You CAN tune the AR trigger, and it's easily done by adding the travel adjustment screw. AS I said before, if it reduces the creep 80%, it also reduces the grit, too, because the sear engagement simply doesn't travel over those portions of the engagement surfaces. If you don't drive down a mile of country road to get to the creek, you don't suffer the bumpy ride. The shorter travel adjusts easily on the AR, and is self limiting by the design because too much jams the safety and the gun is obviously unfit to use.
A lighter trigger pull is accomplished by a weaker hammer spring, at that point, either a target designed trigger, or accepting that hard primers will become a problem is necessary. That's another point of the AR, too much screwing around with the dynamics is again self limiting. There's a lot of ways to mess it up, and some post every month how they did.
1) File, grind, or excessively stone the sear engagements. Don't. And if you do, expect to remove the case hardening and have the sears wear down in a few hundred rounds. Even the best trigger tuner in America can't prevent cheap case hardened parts from going soft when ground down.
2) Clip, cut, or unspring the hammer spring - which controls the weight of the pull. Don't. The AR is a COMBAT TACTICAL design, a 6-8 pound pull wasn't just a number picked off the dartboard to frustrate shooters. Adrenaline filled twentysomethings exiting armored combat vehicle hatches, banging through doorways, or fighting thru dense vegetation need the protection of a trigger pull they can depend on, not one that can be jarred off when dropped. It's there for a reason - to keep from shooting your buddy in the back. If you lighten it, take the responsibility to treat it for what it now is, a touchy range and bench gun, NOT a rough and tumble woods and combat bangstick.

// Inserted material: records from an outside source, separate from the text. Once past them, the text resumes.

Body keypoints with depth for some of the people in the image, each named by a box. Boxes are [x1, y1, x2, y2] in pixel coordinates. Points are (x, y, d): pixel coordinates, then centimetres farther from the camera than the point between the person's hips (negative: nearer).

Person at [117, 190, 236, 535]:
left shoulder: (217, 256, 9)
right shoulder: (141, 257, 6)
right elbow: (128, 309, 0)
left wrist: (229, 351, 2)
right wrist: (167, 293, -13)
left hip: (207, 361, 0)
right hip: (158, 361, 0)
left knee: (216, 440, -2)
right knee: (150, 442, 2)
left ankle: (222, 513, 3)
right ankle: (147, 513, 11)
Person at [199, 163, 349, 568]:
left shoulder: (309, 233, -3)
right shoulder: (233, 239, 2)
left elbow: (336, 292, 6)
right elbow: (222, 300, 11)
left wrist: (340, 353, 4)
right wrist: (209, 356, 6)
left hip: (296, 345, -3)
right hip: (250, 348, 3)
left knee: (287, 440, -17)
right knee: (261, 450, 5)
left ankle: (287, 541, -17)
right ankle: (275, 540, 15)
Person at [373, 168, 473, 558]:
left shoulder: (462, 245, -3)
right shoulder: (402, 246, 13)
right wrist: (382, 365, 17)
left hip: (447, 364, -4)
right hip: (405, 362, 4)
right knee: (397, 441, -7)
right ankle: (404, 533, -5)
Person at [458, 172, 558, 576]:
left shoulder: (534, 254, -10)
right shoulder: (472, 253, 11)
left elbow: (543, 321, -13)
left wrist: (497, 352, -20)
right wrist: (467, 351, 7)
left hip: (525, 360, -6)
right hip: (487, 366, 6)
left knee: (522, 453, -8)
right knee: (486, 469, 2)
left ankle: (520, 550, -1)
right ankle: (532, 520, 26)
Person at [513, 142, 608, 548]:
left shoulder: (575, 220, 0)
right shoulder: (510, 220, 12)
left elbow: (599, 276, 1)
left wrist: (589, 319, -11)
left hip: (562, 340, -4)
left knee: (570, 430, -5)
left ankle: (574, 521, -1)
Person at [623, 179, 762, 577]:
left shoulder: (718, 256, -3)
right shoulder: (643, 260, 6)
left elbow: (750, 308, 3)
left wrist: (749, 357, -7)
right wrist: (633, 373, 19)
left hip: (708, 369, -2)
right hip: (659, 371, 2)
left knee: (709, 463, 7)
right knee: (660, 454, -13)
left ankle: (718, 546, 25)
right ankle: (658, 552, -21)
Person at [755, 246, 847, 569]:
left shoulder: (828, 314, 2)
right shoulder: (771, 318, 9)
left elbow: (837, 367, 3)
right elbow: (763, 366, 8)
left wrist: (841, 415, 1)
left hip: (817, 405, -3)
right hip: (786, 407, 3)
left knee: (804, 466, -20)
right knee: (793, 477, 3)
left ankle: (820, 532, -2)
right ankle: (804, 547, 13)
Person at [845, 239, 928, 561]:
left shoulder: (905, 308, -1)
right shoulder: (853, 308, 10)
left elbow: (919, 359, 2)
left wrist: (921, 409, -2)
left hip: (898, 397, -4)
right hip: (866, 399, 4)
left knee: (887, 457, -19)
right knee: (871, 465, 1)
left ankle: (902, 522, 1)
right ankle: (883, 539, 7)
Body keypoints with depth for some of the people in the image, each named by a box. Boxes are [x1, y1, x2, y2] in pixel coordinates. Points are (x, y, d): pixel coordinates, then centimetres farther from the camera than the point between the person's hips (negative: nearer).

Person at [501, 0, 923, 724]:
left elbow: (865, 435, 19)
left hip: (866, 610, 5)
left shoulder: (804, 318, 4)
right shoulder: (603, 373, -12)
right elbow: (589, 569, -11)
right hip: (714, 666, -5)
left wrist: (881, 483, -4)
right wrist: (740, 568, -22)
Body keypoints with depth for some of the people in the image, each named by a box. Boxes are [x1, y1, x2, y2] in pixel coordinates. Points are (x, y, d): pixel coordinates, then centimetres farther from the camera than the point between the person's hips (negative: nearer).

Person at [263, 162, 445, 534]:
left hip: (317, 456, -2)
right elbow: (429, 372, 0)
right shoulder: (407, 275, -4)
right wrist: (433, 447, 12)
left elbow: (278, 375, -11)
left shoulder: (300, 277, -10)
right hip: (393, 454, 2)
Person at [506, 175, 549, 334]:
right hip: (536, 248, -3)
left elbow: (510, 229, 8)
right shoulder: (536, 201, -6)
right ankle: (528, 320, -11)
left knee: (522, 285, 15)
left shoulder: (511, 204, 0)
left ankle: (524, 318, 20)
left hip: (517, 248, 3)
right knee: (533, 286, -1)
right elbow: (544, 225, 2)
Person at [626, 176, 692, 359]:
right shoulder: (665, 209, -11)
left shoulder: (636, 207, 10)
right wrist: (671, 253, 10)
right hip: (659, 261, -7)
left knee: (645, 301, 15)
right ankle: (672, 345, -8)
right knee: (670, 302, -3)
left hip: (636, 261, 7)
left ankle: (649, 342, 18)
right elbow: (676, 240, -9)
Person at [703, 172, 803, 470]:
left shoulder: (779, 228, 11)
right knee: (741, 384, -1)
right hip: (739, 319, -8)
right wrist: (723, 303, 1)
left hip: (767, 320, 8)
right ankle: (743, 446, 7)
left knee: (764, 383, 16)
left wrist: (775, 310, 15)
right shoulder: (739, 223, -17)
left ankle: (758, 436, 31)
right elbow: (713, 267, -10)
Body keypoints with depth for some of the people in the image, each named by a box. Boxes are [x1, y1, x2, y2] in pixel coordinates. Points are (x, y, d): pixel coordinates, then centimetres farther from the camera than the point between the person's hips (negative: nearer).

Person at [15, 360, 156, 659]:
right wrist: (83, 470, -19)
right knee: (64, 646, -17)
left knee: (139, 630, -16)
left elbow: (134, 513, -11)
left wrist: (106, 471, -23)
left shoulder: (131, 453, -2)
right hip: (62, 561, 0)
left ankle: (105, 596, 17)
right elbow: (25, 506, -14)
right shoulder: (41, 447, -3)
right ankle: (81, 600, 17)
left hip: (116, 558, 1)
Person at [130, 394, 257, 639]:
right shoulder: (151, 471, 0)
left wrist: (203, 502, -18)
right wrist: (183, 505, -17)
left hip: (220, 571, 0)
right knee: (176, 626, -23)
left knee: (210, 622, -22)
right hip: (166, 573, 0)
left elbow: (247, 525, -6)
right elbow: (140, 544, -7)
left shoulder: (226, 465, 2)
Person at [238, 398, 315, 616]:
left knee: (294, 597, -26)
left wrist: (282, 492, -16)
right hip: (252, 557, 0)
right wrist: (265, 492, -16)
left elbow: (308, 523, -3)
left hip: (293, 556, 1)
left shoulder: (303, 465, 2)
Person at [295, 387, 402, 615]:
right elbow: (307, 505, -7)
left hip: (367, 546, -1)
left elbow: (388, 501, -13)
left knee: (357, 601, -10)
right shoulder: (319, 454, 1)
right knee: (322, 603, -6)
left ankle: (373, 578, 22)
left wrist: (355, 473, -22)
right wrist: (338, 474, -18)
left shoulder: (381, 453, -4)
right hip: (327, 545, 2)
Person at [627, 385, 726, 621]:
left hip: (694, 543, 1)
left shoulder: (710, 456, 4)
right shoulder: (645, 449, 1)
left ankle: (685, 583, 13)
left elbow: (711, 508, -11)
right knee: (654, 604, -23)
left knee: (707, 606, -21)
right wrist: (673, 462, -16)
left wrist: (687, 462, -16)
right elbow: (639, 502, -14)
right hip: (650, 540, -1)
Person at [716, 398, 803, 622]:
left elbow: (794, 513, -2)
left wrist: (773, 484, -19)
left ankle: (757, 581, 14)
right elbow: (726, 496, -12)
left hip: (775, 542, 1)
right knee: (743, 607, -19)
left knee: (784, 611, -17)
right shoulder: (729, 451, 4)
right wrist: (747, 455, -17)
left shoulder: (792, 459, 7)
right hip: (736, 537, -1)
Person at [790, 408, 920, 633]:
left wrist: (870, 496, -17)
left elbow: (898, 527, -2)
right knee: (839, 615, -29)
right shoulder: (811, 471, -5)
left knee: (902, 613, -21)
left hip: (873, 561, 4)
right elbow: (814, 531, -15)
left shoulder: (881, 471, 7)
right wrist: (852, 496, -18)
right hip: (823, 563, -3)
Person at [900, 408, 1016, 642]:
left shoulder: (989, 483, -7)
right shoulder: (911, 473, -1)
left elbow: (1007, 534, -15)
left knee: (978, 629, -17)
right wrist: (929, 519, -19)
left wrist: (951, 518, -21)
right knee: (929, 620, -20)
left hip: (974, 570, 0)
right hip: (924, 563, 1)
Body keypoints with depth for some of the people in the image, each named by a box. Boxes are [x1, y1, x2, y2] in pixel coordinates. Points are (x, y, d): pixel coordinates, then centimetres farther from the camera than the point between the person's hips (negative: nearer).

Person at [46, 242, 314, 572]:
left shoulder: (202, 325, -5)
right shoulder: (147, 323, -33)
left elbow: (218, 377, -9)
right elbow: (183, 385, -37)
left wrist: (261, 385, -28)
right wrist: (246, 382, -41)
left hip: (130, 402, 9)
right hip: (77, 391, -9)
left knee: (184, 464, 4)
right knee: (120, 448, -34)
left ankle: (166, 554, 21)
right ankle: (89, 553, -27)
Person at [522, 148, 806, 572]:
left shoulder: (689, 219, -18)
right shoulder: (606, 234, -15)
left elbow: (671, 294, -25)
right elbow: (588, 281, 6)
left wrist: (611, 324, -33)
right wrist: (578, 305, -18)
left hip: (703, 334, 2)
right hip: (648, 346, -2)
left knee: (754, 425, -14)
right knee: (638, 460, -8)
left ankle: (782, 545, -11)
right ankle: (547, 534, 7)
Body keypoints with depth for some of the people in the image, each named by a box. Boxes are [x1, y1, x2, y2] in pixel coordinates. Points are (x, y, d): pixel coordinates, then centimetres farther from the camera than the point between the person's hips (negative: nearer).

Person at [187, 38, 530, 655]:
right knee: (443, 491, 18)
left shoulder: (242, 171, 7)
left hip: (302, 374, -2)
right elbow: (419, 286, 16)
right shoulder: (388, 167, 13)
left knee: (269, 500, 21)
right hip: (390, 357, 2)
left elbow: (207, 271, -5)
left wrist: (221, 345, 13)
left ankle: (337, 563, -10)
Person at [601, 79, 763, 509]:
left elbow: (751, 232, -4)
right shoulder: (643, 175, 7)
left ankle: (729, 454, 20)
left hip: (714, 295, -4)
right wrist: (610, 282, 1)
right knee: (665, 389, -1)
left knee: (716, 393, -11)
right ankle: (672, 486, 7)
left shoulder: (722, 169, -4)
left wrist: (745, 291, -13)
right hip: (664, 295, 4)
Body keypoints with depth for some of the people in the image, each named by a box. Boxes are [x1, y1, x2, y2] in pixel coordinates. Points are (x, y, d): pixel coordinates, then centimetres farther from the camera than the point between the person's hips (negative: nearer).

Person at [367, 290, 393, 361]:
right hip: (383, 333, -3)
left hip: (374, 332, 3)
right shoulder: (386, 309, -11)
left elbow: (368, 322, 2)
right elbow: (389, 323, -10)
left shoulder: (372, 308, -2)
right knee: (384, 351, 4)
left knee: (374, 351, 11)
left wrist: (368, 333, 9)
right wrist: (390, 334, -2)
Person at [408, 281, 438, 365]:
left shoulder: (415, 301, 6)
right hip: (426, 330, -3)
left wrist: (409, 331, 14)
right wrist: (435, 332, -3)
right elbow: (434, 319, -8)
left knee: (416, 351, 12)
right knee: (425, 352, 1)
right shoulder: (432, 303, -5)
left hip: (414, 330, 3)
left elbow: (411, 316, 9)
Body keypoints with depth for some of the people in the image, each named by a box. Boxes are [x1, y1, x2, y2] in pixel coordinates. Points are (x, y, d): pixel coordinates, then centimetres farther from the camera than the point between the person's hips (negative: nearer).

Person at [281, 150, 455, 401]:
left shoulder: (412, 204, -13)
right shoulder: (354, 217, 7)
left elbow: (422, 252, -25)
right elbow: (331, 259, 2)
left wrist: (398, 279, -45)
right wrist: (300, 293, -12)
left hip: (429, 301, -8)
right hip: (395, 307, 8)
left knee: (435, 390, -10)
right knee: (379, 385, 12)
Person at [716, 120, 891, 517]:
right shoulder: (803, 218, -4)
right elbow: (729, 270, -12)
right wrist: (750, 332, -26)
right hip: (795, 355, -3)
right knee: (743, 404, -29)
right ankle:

3) For a hunting or home gun, you don't need to spend $100+ on a fancy drop in trigger. Especially if you only shoot it irregularly, like sighting in before the season. "Investing" in a good trigger only pays real dividends when you practice with it - thousands of rounds a year - otherwise, it's money wasted just sitting in the closet. You can spend $10,000 on tools and a roll around box to put them in, that expense doesn't make you a Nascar or Formula One mechanic. It does mean you don't have the money doing something else, so it costs you in lost opportunity or other value contribution. Simple Econ 101, most testosterone impacted beings have severe mental changes that preclude accepting this.
You CAN work on your trigger and make some changes, you just have to be smart enough to know what you CAN'T do. I have no problem with those recommending caution, but thats for the great unwashed. Those guys can break bowling balls and not even be trying.